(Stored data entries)

[Start of section]

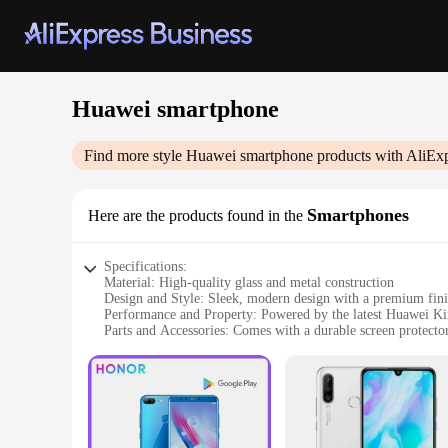
Huawei smartphone
Find more style
Huawei smartphone
products with AliEx
Smartphones
Here are the products found in the
Specifications:
Material: High-quality glass and metal construction
Design and Style: Sleek, modern design with a premium fin
Performance and Property: Powered by the latest Huawei Ki
Parts and Accessories: Comes with a durable screen protector
Usage and Purpose: Ideal for multitasking, gaming, and me
Typical Adaptive Scenario: Suitable for both personal and pr
Features:
|Wholesale|Vendors|
**Unmatched Performance and Connectivity**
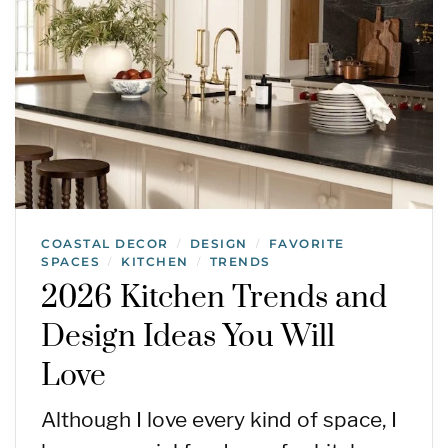
COASTAL DECOR
DESIGN
FAVORITE
/
/
SPACES
KITCHEN
TRENDS
/
/
2026 Kitchen Trends and
Design Ideas You Will
Love
Although I love every kind of space, I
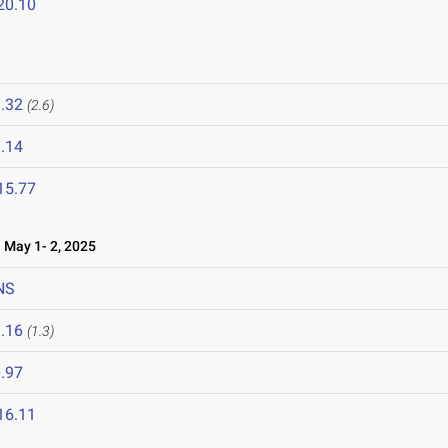
20.10
.32
(2.6)
.14
15.77
May 1- 2, 2025
NS
.16
(1.3)
.97
16.11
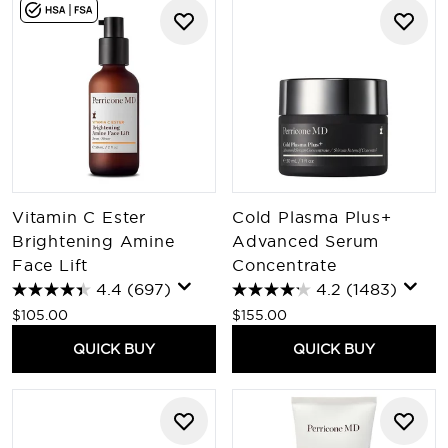
Vitamin C Ester
Cold Plasma Plus+
Brightening Amine
Advanced Serum
Face Lift
Concentrate
4.4
(697)
4.2
(1483)
$105.00
$155.00
QUICK BUY
QUICK BUY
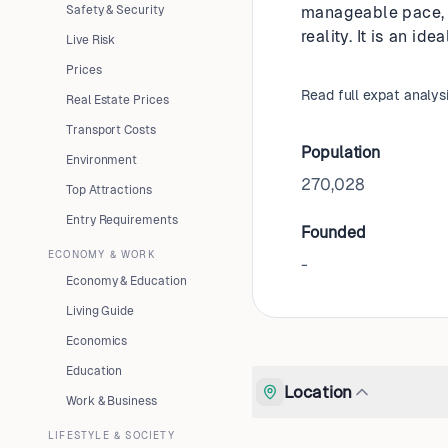
Safety & Security
manageable pace, b
reality. It is an i
Live Risk
Prices
Read full expat analys
Real Estate Prices
Transport Costs
Population
Environment
270,028
Top Attractions
Entry Requirements
Founded
ECONOMY & WORK
-
Economy & Education
Living Guide
Economics
Education
Location
Work & Business
LIFESTYLE & SOCIETY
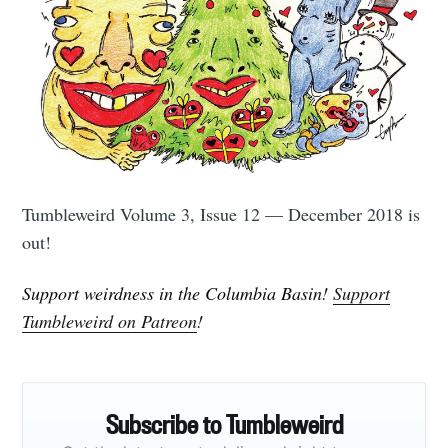
Subscribe to
Tumbleweird
Stay up to date! Get all the latest &
Tumbleweird Volume 3, Issue 12 — December 2018 is
greatest posts delivered straight to
out!
your inbox
Support weirdness in the Columbia Basin!
Support
Tumbleweird on Patreon
!
Subscribe
Subscribe to Tumbleweird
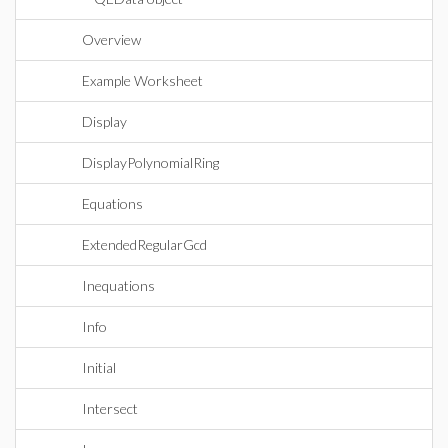
Overview
Example Worksheet
Display
DisplayPolynomialRing
Equations
ExtendedRegularGcd
Inequations
Info
Initial
Intersect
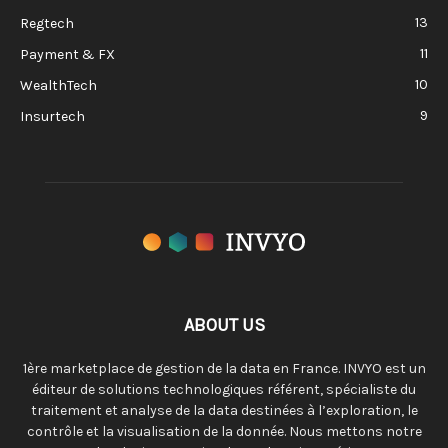
13
Regtech
11
Payment & FX
10
WealthTech
9
Insurtech
ABOUT US
1ère marketplace de gestion de la data en France. INVYO est un
éditeur de solutions technologiques référent, spécialiste du
traitement et analyse de la data destinées à l’exploration, le
contrôle et la visualisation de la donnée. Nous mettons notre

[End of section]

▶ Your assignment: The copy should match each line above exactly and contain no images.

▶ Output:
Huawei smartphone
Find more style
Huawei smartphone
products with AliEx
Smartphones
Here are the products found in the
Specifications:
Material: High-quality glass and metal construction
Design and Style: Sleek, modern design with a premium fin
Performance and Property: Powered by the latest Huawei Ki
Parts and Accessories: Comes with a durable screen protector
Usage and Purpose: Ideal for multitasking, gaming, and me
Typical Adaptive Scenario: Suitable for both personal and pr
Features:
|Wholesale|Vendors|
**Unmatched Performance and Connectivity**
COASTAL DECOR
DESIGN
FAVORITE
/
/
SPACES
KITCHEN
TRENDS
/
/
2026 Kitchen Trends and
Design Ideas You Will
Love
Although I love every kind of space, I
20.10
.32
(2.6)
.14
15.77
May 1- 2, 2025
NS
.16
(1.3)
.97
16.11
Vitamin C Ester
Cold Plasma Plus+
Brightening Amine
Advanced Serum
Face Lift
Concentrate
4.4
(697)
4.2
(1483)
$105.00
$155.00
QUICK BUY
QUICK BUY
Safety & Security
manageable pace, b
reality. It is an i
Live Risk
Prices
Read full expat analys
Real Estate Prices
Transport Costs
Population
Environment
270,028
Top Attractions
Entry Requirements
Founded
ECONOMY & WORK
-
Economy & Education
Living Guide
Economics
Education
Location
Work & Business
LIFESTYLE & SOCIETY
Subscribe to
Tumbleweird
Stay up to date! Get all the latest &
Tumbleweird Volume 3, Issue 12 — December 2018 is
greatest posts delivered straight to
out!
your inbox
Support weirdness in the Columbia Basin!
Support
Tumbleweird on Patreon
!
Subscribe
Subscribe to Tumbleweird
Overview
Example Worksheet
Display
DisplayPolynomialRing
Equations
ExtendedRegularGcd
Inequations
Info
Initial
Intersect
13
Regtech
11
Payment & FX
10
WealthTech
9
Insurtech
ABOUT US
1ère marketplace de gestion de la data en France. INVYO est un
éditeur de solutions technologiques référent, spécialiste du
traitement et analyse de la data destinées à l’exploration, le
contrôle et la visualisation de la donnée. Nous mettons notre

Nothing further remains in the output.